Accountants, Texas Board Still at Odds Over Enron

Wayne Shaw, a professor of corporate governance at SMU's Cox School of Business, talks about the fight between the Texas State Board of Public Accountancy and two former Enron accountants.

AUSTIN, Texas (AP) — To many in the accounting world, Carl Bass is a hero. Long before Enron became a worldwide symbol of scandal, Bass told his supervisors at Arthur Andersen LLP that something was amiss with the Houston energy giant.

But the Texas state board that licenses accountants sees Bass differently — as unfit to continue in his profession.

Nearly a decade after Enron collapsed and took Arthur Andersen with it, the work of Bass and another former Andersen partner, Thomas Bauer, as Enron auditors is still being debated in a highly contentious and costly proceeding.

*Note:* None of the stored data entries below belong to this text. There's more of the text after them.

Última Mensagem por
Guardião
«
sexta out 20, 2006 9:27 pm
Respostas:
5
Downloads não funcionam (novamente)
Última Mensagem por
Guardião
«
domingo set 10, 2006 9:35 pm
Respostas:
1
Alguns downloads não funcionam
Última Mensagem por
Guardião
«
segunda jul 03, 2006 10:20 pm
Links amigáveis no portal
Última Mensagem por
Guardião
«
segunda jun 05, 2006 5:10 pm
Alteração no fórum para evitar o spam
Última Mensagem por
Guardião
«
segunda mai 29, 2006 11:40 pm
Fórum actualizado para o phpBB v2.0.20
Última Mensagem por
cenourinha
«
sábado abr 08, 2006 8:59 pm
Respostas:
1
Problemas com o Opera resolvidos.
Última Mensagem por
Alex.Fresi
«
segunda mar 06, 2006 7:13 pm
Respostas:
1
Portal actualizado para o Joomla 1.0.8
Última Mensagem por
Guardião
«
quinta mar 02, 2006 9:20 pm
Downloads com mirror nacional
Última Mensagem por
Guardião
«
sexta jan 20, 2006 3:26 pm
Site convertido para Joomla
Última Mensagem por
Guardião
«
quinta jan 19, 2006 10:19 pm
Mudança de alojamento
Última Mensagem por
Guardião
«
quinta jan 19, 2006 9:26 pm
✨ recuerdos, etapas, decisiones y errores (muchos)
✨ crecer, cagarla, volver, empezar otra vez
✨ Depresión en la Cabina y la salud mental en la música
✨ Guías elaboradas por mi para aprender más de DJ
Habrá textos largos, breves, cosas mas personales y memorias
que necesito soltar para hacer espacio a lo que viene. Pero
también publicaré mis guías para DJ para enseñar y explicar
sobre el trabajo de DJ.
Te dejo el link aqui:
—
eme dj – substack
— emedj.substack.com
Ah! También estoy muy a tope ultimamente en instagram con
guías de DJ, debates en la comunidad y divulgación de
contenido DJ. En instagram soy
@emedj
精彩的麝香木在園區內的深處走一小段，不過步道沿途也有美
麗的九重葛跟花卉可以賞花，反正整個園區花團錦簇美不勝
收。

The Texas State Board of Public Accountancy has stripped Bass and Bauer of their CPA licenses after determining they violated professional standards in their audits. But the pair has pushed back with a legal challenge that led a judge to rule that the license revocations should be voided because the board violated the Texas Open Meetings Act. . .

Wayne Shaw, a professor of corporate governance at SMU's Cox School of Business in Dallas, said it's unusual to see licenses revoked over flawed audits unless the accountants were complicit or showed total disregard for accepted procedures. That's particularly true for audits like those involved with Enron, he said.

"I don't think people comprehend how complex Enron was, the mathematics behind some of these transactions," Shaw said.